## Exercise brief
Print the text of all the items below line for line, without changing a single character, and leave the pictures out.

[Dataset entries — start]

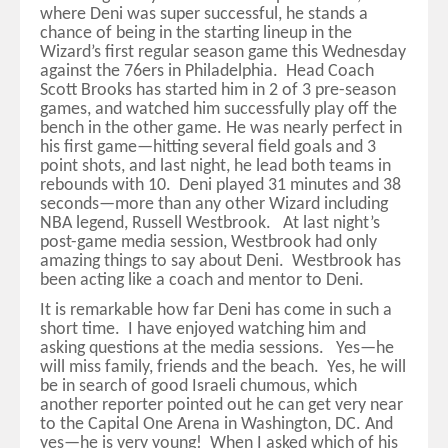
where Deni was super successful, he stands a
chance of being in the starting lineup in the
Wizard’s first regular season game this Wednesday
against the 76ers in Philadelphia. Head Coach
Scott Brooks has started him in 2 of 3 pre-season
games, and watched him successfully play off the
bench in the other game. He was nearly perfect in
his first game—hitting several field goals and 3
point shots, and last night, he lead both teams in
rebounds with 10. Deni played 31 minutes and 38
seconds—more than any other Wizard including
NBA legend, Russell Westbrook. At last night’s
post-game media session, Westbrook had only
amazing things to say about Deni. Westbrook has
been acting like a coach and mentor to Deni.
It is remarkable how far Deni has come in such a
short time. I have enjoyed watching him and
asking questions at the media sessions. Yes—he
will miss family, friends and the beach. Yes, he will
be in search of good Israeli chumous, which
another reporter pointed out he can get very near
to the Capital One Arena in Washington, DC. And
yes—he is very young! When I asked which of his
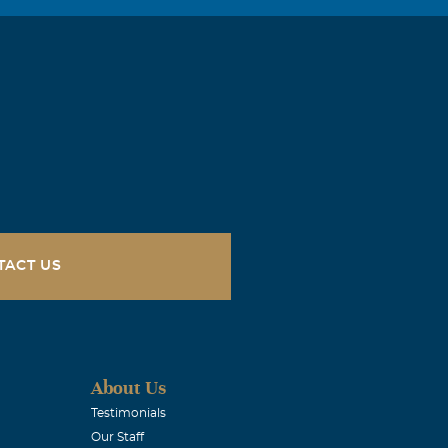
uld hang out
ile. I will
TACT US
About Us
Testimonials
Our Staff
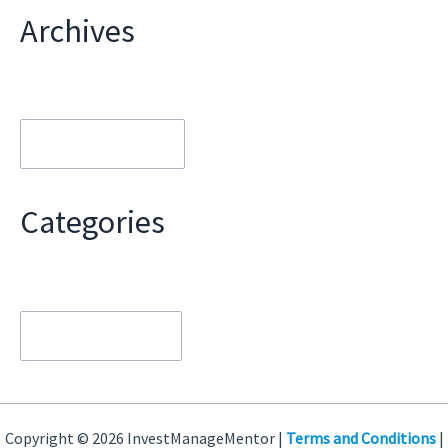
Archives
Archives
Categories
Categories
Copyright © 2026 InvestManageMentor |
Terms and Conditions
|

[Dataset entries — finish]

## Written response
where Deni was super successful, he stands a
chance of being in the starting lineup in the
Wizard’s first regular season game this Wednesday
against the 76ers in Philadelphia. Head Coach
Scott Brooks has started him in 2 of 3 pre-season
games, and watched him successfully play off the
bench in the other game. He was nearly perfect in
his first game—hitting several field goals and 3
point shots, and last night, he lead both teams in
rebounds with 10. Deni played 31 minutes and 38
seconds—more than any other Wizard including
NBA legend, Russell Westbrook. At last night’s
post-game media session, Westbrook had only
amazing things to say about Deni. Westbrook has
been acting like a coach and mentor to Deni.
It is remarkable how far Deni has come in such a
short time. I have enjoyed watching him and
asking questions at the media sessions. Yes—he
will miss family, friends and the beach. Yes, he will
be in search of good Israeli chumous, which
another reporter pointed out he can get very near
to the Capital One Arena in Washington, DC. And
yes—he is very young! When I asked which of his
uld hang out
ile. I will
TACT US
About Us
Testimonials
Our Staff
Archives
Archives
Categories
Categories
Copyright © 2026 InvestManageMentor |
Terms and Conditions
|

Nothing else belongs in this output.